The FCC in April proposed new rules for Business Data Services (BDS) as part of “an internet protocol environment” but met with wide industry disapproval this week as more than four dozen comments were filed against the plan to regulate rates.
Multichannel News reported that the FCC wants to put a price cap regulation “for cable operators’ business services, in the category now called BDS that used to be called special access.”
Critical comments spanned from industry trade groups to carriers to major towercos. Crown Castle, with more than 40,000 towers for shared wireless infrastructure, argued that “commenters who supported rate regulation ‘completely ignore or merely pay lip service to this critical investment dynamic.’” The company continued with its argument, stating that “rate regulation would be antithetical to the commission’s goal of promoting network investment by competing providers and thereby increasing competitive alternatives for BDS” and said that “rate regulation would deter investment.”

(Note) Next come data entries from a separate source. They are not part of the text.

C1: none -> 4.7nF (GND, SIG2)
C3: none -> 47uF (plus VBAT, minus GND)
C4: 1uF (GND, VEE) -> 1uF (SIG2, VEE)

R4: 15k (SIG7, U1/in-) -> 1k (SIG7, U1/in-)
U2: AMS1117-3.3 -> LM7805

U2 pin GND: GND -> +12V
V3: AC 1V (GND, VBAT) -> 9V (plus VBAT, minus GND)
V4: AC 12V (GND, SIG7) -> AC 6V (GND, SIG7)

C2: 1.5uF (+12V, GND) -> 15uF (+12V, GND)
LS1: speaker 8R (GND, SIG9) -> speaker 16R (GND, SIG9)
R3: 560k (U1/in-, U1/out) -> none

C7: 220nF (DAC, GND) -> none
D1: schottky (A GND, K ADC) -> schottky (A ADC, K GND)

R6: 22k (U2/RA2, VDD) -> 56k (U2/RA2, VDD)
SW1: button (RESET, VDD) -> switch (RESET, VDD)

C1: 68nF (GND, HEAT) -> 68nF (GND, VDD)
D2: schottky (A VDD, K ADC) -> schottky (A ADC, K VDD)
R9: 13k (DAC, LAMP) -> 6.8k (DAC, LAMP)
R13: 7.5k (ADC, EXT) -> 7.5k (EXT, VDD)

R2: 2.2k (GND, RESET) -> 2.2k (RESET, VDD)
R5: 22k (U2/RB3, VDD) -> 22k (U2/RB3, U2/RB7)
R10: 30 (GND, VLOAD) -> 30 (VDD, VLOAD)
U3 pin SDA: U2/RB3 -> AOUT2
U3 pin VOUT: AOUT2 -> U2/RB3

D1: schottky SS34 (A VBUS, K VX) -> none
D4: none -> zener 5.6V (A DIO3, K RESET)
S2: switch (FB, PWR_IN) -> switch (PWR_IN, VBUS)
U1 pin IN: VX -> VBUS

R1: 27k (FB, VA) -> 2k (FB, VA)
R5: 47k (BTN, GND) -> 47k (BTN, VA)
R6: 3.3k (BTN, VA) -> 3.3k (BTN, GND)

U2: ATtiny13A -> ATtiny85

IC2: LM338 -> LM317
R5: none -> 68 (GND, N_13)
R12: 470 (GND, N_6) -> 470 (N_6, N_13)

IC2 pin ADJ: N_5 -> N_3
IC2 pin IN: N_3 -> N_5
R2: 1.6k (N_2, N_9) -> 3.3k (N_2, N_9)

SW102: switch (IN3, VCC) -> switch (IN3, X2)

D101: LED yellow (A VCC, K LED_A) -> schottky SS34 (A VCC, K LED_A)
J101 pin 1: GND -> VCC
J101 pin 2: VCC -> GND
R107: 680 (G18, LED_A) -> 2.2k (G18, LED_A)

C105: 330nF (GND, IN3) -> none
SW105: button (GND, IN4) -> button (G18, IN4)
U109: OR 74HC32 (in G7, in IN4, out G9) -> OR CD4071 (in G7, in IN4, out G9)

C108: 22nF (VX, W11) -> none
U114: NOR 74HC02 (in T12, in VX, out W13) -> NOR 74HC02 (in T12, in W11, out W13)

AT&T noted that rate regulation “would curb incentives to build the infrastructure necessary for future broadband-intensive 5G wireless services in these areas” which “flies directly in the face of this administration’s efforts to expand broadband access to everyone and its bold steps to speed us toward a 5G future.”
NTCA: The Rural Broadband Association recommended that “regulatory frameworks should specifically be designed … to achieve other important public policy objectives.”
According to The Gleaner, Scott Anderson, Chief Legal Officer at Midcontinent Communications, said “BDS is one of the fastest growing segments of Midco’s business … rate regulation may make a number of future BDS projects simply beyond the reach of Midco and potential customers.”